Old hardware aside, BEAST analysis takes a long time to run, and until I obtain favor from the grant gods these computers are what I have to work with until I find a free cluster to run the analysis on…see #22 below.
So, lets run down a list of how to keep oneself occupied when not working while BEAST runs:
- Blog about BEAST.
- Maximize your terminal screen and watch BEAST run…iteration 4238000….iteration 4239000, 4240000, 4241000…it’s like a matrix lullaby lulling you to sleep…but not really.

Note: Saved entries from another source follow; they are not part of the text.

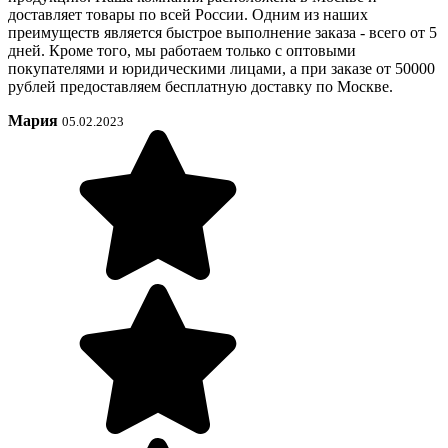
доставляет товары по всей России. Одним из наших
преимуществ является быстрое выполнение заказа - всего от 5
дней. Кроме того, мы работаем только с оптовыми
покупателями и юридическими лицами, а при заказе от 50000
рублей предоставляем бесплатную доставку по Москве.
Мария
05.02.2023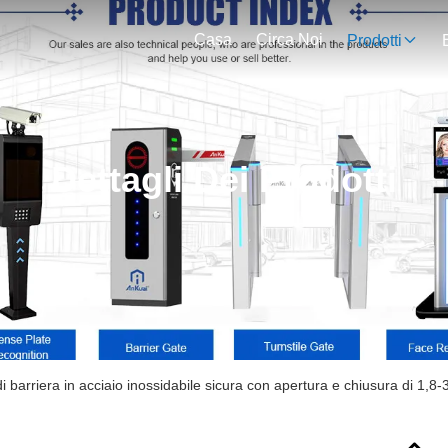
Casa
Circa Noi
Prodotti
Dettagli Dei Prodotti
i barriera in acciaio inossidabile sicura con apertura e chiusura di 1,8-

- Go blind watching BEAST run
- Go get coffee…at 7:30a, 9am, 9:30am, 10:30 am, 11am
- Go get lunch…at 11am
- Actually work…
- Go get more coffee
- Hunt the BEAST user group for why BEAST is so damn slow on your computer
- Realize its not BEAST its your damn computer
- Tap your IV of coffee, make sure it’s still flowing.
- Pull ones hair out
- Then put it back together
- Finish work, go
- Go for a run
- Remember you live in hot humid Thailand…don’t go for a run
- Do pushups everytime your BEAST logs to screen, something anything…
- See how many pushups you can do between logs to screen
- Drink a glass of wine…watch BEAST run
- Switch to vodka…watch BEAST run
- Switch to whisky and take a shot everytime BEAST logs to screen
- Pass out with status lines running through your head
- Get to work decide to hunt down free clusters to run BEAST on remotely…
I’m currently on #22
Awesome software…but you need the power to run it…currently searching for ‘more power’! And yes, for those of you who’ve ever watched Home Improvement as kids that was a Tim the tool man Taylor reference.
And for those of you gravely concerned I have no life and never work given the above list I assure you this blog is tongue in cheek. I have an amazing life quite productive in lab work, manuscript writing, data analysis, Asia exploration, wine drinking, amusing my fiance with my antics…and BEAST analysis.